REQUEST: Please retype word for word the lines that start with the line containing "Sleepy and tired" and go on through the last line below.

(DATA SHOWN Opens)

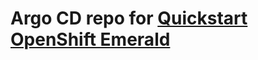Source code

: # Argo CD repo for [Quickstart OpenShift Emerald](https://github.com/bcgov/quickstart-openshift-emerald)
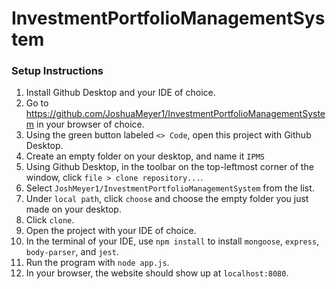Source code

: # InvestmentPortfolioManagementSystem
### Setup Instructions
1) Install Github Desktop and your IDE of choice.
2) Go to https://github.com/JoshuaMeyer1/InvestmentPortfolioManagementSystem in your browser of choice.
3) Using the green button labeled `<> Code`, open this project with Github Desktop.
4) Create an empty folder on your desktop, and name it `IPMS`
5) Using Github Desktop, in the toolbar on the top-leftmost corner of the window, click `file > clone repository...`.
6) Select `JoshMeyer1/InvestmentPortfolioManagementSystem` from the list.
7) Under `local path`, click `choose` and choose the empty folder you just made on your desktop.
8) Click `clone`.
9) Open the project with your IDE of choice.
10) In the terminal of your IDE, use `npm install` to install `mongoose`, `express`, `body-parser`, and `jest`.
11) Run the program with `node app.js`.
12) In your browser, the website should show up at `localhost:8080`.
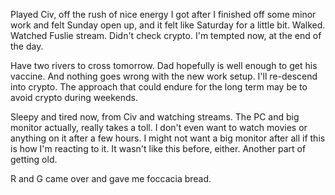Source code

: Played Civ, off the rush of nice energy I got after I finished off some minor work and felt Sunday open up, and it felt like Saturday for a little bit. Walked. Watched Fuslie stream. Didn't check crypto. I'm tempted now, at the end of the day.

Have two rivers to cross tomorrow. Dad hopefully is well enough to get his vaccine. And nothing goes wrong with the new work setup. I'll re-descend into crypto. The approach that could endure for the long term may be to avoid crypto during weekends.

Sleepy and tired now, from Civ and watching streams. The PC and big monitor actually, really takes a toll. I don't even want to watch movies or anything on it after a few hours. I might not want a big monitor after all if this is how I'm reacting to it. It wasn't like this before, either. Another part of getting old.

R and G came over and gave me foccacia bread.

(DATA SHOWN Closes)

WORKED SOLUTION:
Sleepy and tired now, from Civ and watching streams. The PC and big monitor actually, really takes a toll. I don't even want to watch movies or anything on it after a few hours. I might not want a big monitor after all if this is how I'm reacting to it. It wasn't like this before, either. Another part of getting old.

R and G came over and gave me foccacia bread.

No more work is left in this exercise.